By Keegan D’Alfonso
Dorm construction and the planning process for chapel were major points of interest at Cedarville’s Thursday night Town Hall meeting. Cedarville President Dr. Thomas White and his wife Joy White, assistant professor of women’s studies, answered students’ questions on topics ranging from favorite date night to why the guys are roughing it in Lawlor while the girls get brand new dorms with high ceilings and larger rooms.
Dr. White addressed a number of questions that focused on why the new dorm held fewer female students than the dorm it was meant to replace and why the dorm currently under construction is also going to be a female dorm rather than a male dorm.
The main reason the new dorms focused on larger rooms and community spaces versus the number of beds was to encourage discipleship and improve retention.
“We would call it discipleship,” Dr. White said. “Secular institutions do the same thing and they call it student retention. Because if you develop friendships you are less likely to leave an institution and you’re more likely to stay at a location and to feel like you’re plugged in.”
Dr. White said discipleship is the model the university bases all the student housing on, and future dorms will follow that model as well.

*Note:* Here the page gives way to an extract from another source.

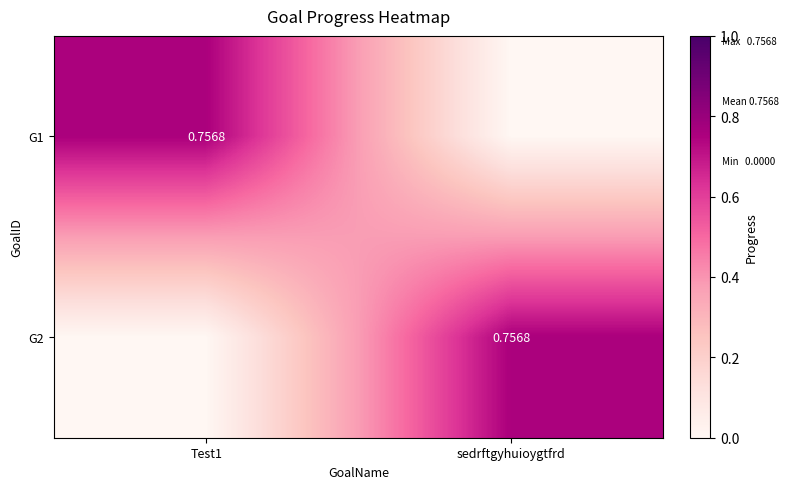

How many positive values does the G1 series have?

1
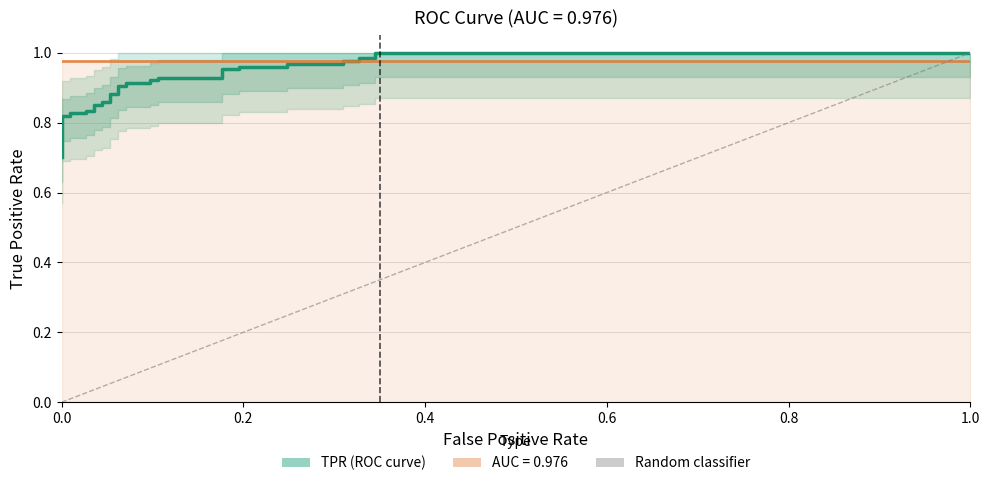

Does the chart display data point markers on the line(s)?

No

Although the dorm currently under construction was originally intended to be a male dorm, it was changed to a female dorm due to the higher than expected number of incoming freshman students with a larger percentage of them being female. However, Dr. White said the university could switch the dorm to a male dorm if there are a greater number of male students next year.
The urgency for female housing was caused by the large number of female students that forced the administration to delay closing Faith, a women’s dorm, Faith. Although Cedarville has seen an upward tick in enrollment every year, this year’s enrollment was much greater than previous years. Prof. White said that this year’s enrollment increase included a greater number of undergrad students, while previous years had more graduate and College Now students.
Chapel was also a big discussion point at the meeting with one student asking for more worship chapels and others asking detailed questions about speaker selection and women in chapel.
Currently, there is one worship chapel a month, and Dr. White said that number probably wouldn’t change because of the large number of visiting speakers the university has planned this semester. Dr. White also said they plan an “ebb and flow” for chapel services.
“We try to give you a lighter week after a heavier week,” Dr. White said. “So, if you notice end times and testimonies and when they’re inserted, it’s all ebb and flow.”
Dr. White said that many times the university has guest speakers to increase exposure for the university. This gives the university the ability to show pastors and other visitors how Cedarville is different from other universities with its Christ-centeredness and intentionality through its daily chapel service. By impressing visitors with the importance Cedarville puts on Christ-centeredness, the university hopes to continue to draw more students as well as encourage more donors, which would allow for more growth and more scholarships to reduce the cost of attendance.
Dr. White also explained that while women give testimonies in chapel, they don’t expound on scripture because the university holds a strong stance on the teaching of Scripture.
“What I Timothy says is ‘do not permit a woman to teach or have authority over men,’” Dr. White said. “We try to set a good example about what we believe should happen at the local church, and we try to make sure to live by what the Scripture says.”
Many other topics were addressed at the town hall meeting, which appeared to be popular with the students. The event was planned to last one hour but lasted over an hour and a half with a continual stream of questions. Because of the positive reaction, Dr. White said he will hold another town hall meeting next semester.
Keegan D’Alfonso is a junior journalism major and the Editor-in-Chief for Cedars. He was a sergeant in the Marines and has a passion for intercultural communication.